QUOTED TEXT:
The limits of the BJP's Hindu nationalist strategy were further revealed by its losses in the November 1993 state elections. The party lost control over the state-level governments of Himachal Pradesh, Madhya Pradesh, and Uttar Pradesh while winning power in Gujarat and the National Capital Territory of Delhi. In the aftermath of the Hindu activists' dismantling of the Babri Masjid in December 1992, the evocative symbolism of the Ramjanmabhumi controversy had apparently lost its capacity to mobilize popular support. Nevertheless, the BJP, by giving more emphasis to anticorruption and social issues, achieved unprecedented success in South India, where it won 28 percent of the vote and came in second in elections in Karnataka in November 1994. In the spring of 1995, the BJP won state elections in Gujarat and became the junior partner of a coalition with Shiv Sena (Army of Shivaji--Shivaji Bhonsle was a seventeenth-century Maratha guerrilla leader who kept Mughal armies at bay) in Maharashtra (see The Marathas, ch. 1). In view of the potential demise of the Congress (I), the BJP stands poised to emerge as India's largest party in the 1990s. However, it is likely to have to play down the more divisive aspects of Hindu nationalism and find other issues to expand its support if it is to win a majority in the Lok Sabha.

Communist Parties

The Communist Party of India (CPI) was founded on December 26, 1925, at an all-India conference held at Kanpur, Uttar Pradesh, in late December 1925 and early January 1926. Communists participated in the independence struggle and, as members of the Congress Socialist Party, became a formidable presence on the socialist wing of the Indian National Congress. They were expelled from the Congress Socialist Party in March 1940, after allegations that the communists had disrupted party activities and were intent on coopting party organizations. Indeed, by the time the communists were expelled, they had gained control over the entire Congress Socialist Party units in what were to become the southern states of Kerala, Tamil Nadu, and Andhra Pradesh. Communists remained members of the Indian National Congress although their support of the British war effort after the German invasion of the Soviet Union and their nationalist policy supporting the right of religious minorities to secede from India were diametrically opposed to Congress policies. As a result, the communists became isolated within the Congress. After independence, communists organized a peasant uprising in the Telangana region in the northern part of what was to become Andhra Pradesh. The uprising was suppressed only after the central government sent in the army. Starting in 1951, the CPI shifted to a more moderate strategy of seeking to bring communism to India within the constraints of Indian democracy. In 1957 the CPI was elected to rule the state government of Kerala only to have the government dismissed and President's Rule declared in 1959.

RAW RECORDS:

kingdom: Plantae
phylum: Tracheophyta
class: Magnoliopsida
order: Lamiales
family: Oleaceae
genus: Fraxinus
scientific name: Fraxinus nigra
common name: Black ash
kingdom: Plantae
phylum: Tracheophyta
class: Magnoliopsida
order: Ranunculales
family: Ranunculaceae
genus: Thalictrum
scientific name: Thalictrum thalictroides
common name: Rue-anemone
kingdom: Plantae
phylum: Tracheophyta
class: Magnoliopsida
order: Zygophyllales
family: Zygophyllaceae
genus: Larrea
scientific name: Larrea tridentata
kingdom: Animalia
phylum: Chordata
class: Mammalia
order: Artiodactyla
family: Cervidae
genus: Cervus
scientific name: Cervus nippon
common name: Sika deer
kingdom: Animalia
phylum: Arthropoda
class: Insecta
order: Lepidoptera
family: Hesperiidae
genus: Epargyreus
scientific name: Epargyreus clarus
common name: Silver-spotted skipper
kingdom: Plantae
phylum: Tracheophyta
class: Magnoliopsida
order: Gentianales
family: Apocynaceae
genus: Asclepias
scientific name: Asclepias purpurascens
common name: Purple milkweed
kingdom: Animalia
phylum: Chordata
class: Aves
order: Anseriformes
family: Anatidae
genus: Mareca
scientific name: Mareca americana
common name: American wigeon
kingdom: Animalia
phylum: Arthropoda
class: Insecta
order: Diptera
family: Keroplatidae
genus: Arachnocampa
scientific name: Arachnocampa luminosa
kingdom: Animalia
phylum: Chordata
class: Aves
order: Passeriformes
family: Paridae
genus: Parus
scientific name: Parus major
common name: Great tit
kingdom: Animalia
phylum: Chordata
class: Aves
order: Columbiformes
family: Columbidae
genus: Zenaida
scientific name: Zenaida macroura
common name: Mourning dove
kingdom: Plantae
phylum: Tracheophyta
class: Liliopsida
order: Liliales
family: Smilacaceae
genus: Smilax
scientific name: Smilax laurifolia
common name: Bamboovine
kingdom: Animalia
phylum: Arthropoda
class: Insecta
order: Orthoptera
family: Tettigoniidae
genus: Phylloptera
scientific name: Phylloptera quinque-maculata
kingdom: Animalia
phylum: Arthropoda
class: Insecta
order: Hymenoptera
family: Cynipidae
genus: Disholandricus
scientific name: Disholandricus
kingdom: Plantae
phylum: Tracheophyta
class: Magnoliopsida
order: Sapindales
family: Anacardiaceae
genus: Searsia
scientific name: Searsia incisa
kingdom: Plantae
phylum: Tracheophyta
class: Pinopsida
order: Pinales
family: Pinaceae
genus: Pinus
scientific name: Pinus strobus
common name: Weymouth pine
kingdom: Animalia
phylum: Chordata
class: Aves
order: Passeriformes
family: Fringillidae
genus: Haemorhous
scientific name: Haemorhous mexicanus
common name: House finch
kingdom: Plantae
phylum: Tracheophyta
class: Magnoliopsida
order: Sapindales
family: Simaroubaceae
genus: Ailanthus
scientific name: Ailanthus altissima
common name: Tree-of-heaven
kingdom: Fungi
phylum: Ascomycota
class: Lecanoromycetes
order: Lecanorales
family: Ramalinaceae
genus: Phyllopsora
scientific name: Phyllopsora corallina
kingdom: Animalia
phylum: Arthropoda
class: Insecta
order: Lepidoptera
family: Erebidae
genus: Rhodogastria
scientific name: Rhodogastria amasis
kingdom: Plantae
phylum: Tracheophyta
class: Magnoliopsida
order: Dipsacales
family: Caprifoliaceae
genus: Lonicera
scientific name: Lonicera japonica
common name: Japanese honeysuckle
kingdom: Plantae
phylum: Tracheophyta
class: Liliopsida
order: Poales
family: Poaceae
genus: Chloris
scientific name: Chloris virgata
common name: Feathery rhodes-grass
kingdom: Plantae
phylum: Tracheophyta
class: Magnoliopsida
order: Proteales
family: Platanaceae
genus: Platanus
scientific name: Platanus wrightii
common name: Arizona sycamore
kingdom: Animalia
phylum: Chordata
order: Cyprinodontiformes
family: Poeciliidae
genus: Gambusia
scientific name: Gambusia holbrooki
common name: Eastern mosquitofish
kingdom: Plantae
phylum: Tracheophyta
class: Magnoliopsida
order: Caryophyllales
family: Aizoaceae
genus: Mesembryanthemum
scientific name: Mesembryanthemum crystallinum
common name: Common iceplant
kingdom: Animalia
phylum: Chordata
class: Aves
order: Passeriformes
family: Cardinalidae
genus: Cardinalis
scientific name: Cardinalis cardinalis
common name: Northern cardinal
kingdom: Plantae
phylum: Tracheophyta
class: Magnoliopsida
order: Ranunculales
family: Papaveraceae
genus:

TO BE DONE:
1. In the text on Indian political parties, in what year was the CPI elected to rule the state government of Kerala?
2. Continue the text on Indian political parties from its final sentence.
The data above come from a different source than the text on Indian political parties.

WRITTEN ANSWERS:
1. 1957

2.
In 1964, in conjunction with the widening rift between China and the Soviet Union, a large leftist faction of the CPI leadership, based predominantly in Kerala and West Bengal, split from the party to form the Communist Party of India (Marxist), or CPI (M). The CPI (M)-led coalition victory in the 1967 West Bengal state elections spurred dissension within the party because a Maoist faction headed a peasant rebellion in the Naxalbari area of the state, just south of Darjiling (Darjeeling). The suppression of the Naxalbari uprising under the direction of the CPI (M)-controlled Home Ministry of the state government led to denunciations by Maoist revolutionary factions across the country. These groups--commonly referred to as Naxalites--sparked new uprisings in the Srikakulam region of Andhra Pradesh, Bihar, and other parts of West Bengal. In 1969 several Naxalite factions joined together to form a new party--the Communist Party of India (Marxist-Leninist)--CPI (M-L). However, pursuit of insurrectionary tactics in the face of harsh repression by the government along with an array of ideological disputes kept Naxalite factions isolated in their local bases.

In the 1990s, the CPI (M) enjoys the most political strength of any communist group. Nationally, its share of the vote has gradually increased from 4.2 percent in 1967 to 6.7 percent in 1991, but it has largely remained confined to Kerala, Tripura, and West Bengal. In Kerala the CPI (M) in coalition with other parties wrested control from the Congress and its allies (frequently including the CPI) in 1967, in 1980, and in 1987. Support for the CPI (M) in Kerala in general elections has ranged from 19 percent to 26 percent, but the party has never won more than nine of Kerala's twenty seats in Parliament. From 1977 to 1989, the CPI (M) dominated Tripura's state government. It won two parliamentary seats in 1971, 1980, and 1984, but it lost all of its seats in 1977, 1989, and 1991. In West Bengal, the CPI (M) has ruled the state government with a coalition of other leftist parties since 1977, and, since that time, the party has also dominated West Bengal's parliamentary delegation.

Support for the CPI is more evenly spread nationwide, but it is weak and in decline. The CPI share of the parliamentary vote has more than halved from 5.2 percent in 1967 to 2.5 percent in 1991.

In 1982 a CPI (M-L) faction entered the parliamentary arena by forming the Indian People's Front. In the 1989 general elections, the front won a parliamentary seat in western Bihar, and in 1990 it won seven seats in the Bihar legislative assembly. However, the Indian People's Front lost its parliamentary seat in the 1991 parliamentary elections when its vote in Bihar declined by some 20 percent.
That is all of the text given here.